## What to work on
1. Decide whether each statement below agrees with the passage on Hong Kong tax cuts: (a) the Revenue Bill 2006 raised the limit for deducting home loan interest from seven to 10 years; (b) the maximum salaries tax deduction for self-education expenses went up to HKD50,000; (c) salaries tax dropped from 16% to 15% in 2008/9. For each, answer yes or no and quote the words of the passage that settle it.
2. Return each line of the records in which the word "formal" appears.

As of June 2011, the government has yet to work
out the details of this proposal however.
Other
recent tax cuts include the following:
-
The
Revenue Bill 2006 extended the limit for deduction
for home loan interest from seven to 10 years,
subject to the maximum annual deduction of
HKD100,000.
-
The
Revenue (No.2) Bill 2007 provided additional
personal tax relief in the 2007-08 year: an
increased child allowance under salaries tax
from HKD40,000 to HKD50,000 for each child;
an additional child allowance of HKD50,000
in the year of assessment in which the child
was born; and an increased maximum salaries
tax deduction for self-education expenses
from HKD40,000 to HKD60,000.
- Salaries
Tax was cut from 16% to 15% in 2008/9 as a result
of Hong Kong Special Administrative Region (HKSAR)
Chief Executive, Donald Tsang's Policy Address
to the Legislative Council in October 2007.
He also announced a cut in profits
taxes for 2008-09.

(Stored items from a collection)
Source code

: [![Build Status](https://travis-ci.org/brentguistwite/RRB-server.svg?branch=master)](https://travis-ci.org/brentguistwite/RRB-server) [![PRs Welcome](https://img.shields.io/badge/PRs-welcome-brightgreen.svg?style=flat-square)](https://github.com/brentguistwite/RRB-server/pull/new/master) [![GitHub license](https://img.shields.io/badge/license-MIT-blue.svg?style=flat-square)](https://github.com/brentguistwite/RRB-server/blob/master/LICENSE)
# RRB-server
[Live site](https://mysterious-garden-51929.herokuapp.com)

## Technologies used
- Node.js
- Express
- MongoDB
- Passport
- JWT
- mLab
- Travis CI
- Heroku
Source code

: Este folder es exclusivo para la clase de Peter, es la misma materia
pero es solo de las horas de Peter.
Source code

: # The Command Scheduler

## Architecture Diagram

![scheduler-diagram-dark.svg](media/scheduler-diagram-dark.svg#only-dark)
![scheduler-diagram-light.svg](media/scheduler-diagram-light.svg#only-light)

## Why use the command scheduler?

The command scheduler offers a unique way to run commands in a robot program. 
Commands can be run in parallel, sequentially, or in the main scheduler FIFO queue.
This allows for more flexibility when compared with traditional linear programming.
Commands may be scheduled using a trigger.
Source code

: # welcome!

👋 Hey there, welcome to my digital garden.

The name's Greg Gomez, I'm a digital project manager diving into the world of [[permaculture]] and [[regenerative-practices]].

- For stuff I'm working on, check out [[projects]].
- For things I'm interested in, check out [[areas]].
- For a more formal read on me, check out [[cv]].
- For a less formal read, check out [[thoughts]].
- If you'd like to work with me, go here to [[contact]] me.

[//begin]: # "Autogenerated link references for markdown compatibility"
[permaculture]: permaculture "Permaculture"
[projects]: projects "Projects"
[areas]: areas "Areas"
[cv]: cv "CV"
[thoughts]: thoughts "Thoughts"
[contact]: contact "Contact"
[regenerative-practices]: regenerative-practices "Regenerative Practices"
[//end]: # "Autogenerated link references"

---

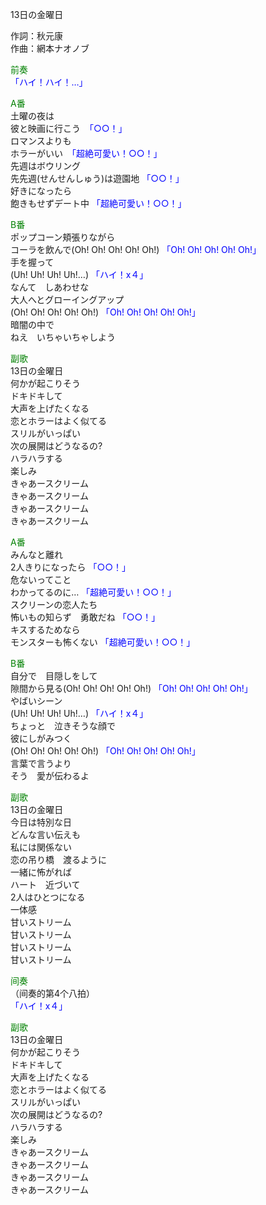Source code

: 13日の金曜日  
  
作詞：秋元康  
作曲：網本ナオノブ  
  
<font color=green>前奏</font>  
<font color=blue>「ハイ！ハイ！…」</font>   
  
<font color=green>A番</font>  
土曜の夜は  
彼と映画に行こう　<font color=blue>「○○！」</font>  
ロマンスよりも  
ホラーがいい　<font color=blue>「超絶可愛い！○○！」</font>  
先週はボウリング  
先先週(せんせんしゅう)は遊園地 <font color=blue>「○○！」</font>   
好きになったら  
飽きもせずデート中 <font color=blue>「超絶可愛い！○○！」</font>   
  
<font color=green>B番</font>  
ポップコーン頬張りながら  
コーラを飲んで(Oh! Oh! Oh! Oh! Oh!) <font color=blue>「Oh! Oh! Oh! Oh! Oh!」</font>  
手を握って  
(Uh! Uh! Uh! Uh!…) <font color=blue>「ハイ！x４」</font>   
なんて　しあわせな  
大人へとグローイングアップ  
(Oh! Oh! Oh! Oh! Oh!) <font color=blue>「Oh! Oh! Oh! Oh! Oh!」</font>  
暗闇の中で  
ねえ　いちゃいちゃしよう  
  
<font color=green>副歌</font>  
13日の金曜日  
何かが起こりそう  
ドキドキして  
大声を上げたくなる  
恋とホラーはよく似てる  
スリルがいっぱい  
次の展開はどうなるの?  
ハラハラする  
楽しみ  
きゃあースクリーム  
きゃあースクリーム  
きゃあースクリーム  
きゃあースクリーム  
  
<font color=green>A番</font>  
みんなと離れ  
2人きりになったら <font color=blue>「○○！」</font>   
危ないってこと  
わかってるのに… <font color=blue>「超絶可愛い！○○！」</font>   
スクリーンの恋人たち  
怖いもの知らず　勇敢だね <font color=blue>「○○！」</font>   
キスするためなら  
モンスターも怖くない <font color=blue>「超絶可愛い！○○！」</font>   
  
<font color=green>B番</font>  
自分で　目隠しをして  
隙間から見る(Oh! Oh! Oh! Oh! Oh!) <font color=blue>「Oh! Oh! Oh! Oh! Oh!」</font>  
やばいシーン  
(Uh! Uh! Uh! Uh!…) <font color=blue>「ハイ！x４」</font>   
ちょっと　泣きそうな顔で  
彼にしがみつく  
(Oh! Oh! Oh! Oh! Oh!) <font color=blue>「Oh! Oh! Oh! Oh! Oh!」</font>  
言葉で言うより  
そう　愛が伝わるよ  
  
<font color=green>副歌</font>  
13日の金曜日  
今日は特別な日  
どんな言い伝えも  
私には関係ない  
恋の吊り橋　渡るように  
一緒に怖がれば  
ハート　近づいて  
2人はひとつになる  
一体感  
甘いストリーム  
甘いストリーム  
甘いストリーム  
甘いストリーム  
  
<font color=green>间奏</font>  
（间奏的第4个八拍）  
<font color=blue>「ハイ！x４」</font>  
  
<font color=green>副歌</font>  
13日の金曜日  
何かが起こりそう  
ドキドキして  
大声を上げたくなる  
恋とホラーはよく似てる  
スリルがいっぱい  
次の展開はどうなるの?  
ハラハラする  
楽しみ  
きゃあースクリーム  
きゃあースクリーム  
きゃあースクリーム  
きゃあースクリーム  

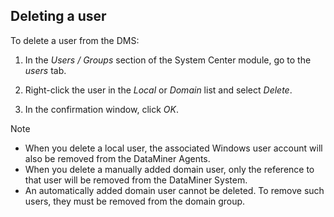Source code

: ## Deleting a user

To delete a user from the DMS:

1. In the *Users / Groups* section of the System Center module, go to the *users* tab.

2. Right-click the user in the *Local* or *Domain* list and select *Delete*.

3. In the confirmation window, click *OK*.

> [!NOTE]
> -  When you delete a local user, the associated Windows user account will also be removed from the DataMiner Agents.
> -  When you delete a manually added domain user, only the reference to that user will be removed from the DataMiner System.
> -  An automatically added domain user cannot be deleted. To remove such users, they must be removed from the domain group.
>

## Results of the tasks
1.
(a) Yes: "extended the limit for deduction for home loan interest from seven to 10 years"
(b) No: "from HKD40,000 to HKD60,000"
(c) Yes: "Tax was cut from 16% to 15% in 2008/9"

2.
- For a more formal read on me, check out [[cv]].
- For a less formal read, check out [[thoughts]].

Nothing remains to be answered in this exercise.